米国の良し悪しは別として、「何を退治するのか」というメッセージが明確ですね。
また本日もため息ですが、日本にこの行動力は期待しても仕方ないのでしょうか?
このひとつ、ひとつ、大変な決断がいる話。その後の判断責任が問われる話満載ですが、米国は短期間で実際行動に移しました。「米国は大統領制だからできること」という話を聞くと「それだけ?」と疑いますし、「だったら日本のシステムはこのままでいいの?」と不安になります。

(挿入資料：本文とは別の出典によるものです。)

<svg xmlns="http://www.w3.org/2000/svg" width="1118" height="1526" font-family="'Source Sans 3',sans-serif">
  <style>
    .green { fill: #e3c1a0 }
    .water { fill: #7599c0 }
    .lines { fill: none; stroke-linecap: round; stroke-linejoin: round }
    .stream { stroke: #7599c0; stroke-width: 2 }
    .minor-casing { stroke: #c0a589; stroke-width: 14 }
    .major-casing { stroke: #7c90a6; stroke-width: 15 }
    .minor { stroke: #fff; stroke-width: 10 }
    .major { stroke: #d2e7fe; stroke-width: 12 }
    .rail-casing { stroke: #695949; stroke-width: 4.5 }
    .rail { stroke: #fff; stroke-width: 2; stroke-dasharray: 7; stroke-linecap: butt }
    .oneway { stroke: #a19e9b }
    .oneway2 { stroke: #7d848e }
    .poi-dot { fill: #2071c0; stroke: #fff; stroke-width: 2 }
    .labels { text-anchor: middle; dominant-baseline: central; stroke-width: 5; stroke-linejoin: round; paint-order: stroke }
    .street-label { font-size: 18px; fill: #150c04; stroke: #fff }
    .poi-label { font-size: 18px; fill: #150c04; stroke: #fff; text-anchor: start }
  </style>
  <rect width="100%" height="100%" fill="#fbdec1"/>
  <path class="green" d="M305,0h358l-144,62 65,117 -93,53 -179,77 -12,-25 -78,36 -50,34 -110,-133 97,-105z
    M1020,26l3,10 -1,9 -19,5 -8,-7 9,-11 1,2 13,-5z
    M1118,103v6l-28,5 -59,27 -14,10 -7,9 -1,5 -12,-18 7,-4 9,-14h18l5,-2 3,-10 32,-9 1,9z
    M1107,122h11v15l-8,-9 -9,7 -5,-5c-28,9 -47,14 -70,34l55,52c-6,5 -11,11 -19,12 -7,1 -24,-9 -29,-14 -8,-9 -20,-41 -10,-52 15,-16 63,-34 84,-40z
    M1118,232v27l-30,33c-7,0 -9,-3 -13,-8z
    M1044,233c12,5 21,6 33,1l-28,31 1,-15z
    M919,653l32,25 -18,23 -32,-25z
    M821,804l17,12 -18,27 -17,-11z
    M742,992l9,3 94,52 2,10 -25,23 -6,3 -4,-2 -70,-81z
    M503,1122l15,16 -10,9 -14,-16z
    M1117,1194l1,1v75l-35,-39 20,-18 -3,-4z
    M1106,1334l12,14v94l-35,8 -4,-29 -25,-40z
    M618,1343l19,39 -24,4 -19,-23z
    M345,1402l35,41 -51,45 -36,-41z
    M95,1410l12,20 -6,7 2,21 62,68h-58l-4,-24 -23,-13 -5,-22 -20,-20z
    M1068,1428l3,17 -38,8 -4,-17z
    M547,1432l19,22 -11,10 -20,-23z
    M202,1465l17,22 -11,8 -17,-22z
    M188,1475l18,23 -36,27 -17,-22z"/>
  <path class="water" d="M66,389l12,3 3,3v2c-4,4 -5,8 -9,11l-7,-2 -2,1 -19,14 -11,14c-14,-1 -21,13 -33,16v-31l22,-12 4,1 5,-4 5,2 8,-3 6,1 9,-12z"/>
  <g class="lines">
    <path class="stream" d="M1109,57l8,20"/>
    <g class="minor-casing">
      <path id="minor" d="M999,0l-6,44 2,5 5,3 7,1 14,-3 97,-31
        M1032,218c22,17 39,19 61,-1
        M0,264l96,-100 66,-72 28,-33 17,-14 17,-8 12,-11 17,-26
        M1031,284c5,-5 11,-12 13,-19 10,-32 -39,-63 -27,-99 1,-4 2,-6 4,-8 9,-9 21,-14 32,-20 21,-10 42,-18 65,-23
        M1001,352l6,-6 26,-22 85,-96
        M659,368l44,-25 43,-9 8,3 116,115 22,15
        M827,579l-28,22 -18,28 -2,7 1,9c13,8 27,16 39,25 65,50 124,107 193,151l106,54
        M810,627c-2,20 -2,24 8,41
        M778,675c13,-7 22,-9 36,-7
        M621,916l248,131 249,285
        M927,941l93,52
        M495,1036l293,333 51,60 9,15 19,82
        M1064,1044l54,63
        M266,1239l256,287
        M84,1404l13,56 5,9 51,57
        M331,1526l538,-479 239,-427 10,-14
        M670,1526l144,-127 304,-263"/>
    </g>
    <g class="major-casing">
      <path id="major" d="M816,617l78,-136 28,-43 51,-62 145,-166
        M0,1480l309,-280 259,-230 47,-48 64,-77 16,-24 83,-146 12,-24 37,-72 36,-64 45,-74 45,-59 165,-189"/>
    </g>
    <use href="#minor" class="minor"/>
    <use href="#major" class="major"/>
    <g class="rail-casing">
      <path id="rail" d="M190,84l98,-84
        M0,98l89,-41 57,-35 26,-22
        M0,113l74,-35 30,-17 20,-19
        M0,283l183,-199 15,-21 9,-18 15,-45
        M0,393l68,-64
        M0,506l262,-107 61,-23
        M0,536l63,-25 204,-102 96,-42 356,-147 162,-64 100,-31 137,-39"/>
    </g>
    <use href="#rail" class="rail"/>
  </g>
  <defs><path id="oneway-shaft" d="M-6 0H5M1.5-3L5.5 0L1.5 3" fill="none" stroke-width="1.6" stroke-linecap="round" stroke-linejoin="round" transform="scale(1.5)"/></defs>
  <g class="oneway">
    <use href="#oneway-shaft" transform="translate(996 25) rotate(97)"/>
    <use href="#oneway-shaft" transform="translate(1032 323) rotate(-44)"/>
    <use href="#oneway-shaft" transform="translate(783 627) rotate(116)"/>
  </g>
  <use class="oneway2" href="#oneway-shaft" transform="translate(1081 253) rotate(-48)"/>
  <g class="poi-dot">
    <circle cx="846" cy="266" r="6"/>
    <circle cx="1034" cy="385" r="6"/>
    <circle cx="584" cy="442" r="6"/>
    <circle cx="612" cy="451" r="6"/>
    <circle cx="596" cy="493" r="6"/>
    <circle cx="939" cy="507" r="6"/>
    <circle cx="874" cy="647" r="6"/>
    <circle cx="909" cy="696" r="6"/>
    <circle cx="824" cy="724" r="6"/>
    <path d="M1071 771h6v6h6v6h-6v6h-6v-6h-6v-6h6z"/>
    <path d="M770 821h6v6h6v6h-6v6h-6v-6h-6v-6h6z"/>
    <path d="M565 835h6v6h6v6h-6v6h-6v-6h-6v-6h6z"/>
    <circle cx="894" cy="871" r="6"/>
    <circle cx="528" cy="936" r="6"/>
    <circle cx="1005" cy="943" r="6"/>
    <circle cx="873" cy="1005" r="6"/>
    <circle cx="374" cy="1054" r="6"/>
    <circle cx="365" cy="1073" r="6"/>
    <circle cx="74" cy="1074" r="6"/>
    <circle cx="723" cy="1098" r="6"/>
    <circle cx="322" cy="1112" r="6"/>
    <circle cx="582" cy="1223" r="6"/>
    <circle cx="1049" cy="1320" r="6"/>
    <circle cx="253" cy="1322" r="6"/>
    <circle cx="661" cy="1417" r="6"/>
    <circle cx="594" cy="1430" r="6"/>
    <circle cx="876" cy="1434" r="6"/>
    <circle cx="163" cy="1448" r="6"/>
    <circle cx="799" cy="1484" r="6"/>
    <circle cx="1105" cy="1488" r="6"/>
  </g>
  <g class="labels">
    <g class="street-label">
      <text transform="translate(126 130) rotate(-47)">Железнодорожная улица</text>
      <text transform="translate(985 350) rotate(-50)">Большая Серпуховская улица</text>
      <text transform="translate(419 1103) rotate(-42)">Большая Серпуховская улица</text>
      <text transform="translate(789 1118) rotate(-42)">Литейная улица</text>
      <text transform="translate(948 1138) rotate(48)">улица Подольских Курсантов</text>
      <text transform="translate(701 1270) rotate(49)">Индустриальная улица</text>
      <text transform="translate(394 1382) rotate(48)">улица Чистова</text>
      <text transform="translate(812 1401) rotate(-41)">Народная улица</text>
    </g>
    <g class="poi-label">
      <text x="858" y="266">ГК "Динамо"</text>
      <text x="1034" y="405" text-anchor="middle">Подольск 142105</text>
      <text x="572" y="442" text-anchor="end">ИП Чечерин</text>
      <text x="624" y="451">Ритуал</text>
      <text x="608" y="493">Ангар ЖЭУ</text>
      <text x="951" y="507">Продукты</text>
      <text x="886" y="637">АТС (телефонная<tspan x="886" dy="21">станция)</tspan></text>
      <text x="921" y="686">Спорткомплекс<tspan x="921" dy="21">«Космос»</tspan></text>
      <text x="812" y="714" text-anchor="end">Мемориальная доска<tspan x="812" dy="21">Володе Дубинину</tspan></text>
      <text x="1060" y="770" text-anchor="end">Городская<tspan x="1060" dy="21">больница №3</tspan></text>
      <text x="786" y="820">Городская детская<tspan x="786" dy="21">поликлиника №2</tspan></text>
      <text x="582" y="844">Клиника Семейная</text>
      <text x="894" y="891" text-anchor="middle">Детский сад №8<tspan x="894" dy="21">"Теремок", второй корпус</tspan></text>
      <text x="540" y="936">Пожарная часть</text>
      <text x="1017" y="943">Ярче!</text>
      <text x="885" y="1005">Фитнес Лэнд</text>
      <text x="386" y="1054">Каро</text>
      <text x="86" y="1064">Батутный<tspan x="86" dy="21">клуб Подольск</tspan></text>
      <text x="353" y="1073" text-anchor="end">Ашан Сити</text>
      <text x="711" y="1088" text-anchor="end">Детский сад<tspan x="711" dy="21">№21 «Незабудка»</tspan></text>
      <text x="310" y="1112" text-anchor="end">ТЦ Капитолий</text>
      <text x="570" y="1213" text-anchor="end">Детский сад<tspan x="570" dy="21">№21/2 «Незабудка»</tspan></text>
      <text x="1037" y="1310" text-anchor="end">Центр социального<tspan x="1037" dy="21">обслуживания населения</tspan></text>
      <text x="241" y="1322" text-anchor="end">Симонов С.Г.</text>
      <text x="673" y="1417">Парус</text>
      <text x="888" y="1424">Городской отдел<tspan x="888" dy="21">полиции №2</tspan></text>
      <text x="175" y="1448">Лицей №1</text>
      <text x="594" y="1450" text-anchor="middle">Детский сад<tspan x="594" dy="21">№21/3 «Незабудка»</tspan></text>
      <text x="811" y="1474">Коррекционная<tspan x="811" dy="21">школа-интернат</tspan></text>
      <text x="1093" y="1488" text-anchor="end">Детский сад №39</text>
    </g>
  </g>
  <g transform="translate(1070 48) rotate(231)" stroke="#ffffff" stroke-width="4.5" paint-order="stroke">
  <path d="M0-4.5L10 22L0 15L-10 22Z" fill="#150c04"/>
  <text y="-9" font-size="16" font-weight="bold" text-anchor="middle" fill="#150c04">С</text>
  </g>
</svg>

米国の事情は不案内で分かりませんが、日本のように重要法案を無責任に「先送り・骨抜き」にし、ほったらかしが許されているのでしょうか?おそらく、そうなっているのかもしれません。しかし、その中でも優先順位はあるように思えるのですが。
 3月のベアスターンズ破綻以降、米国は瀬戸際に立たされた政策運営を強いられていますが、私は危機に対する米国の行動力に敬意を表しますし、頼もしさを感じます。米国のこの頑張りが、この先の相場に対する期待感の支えになっています。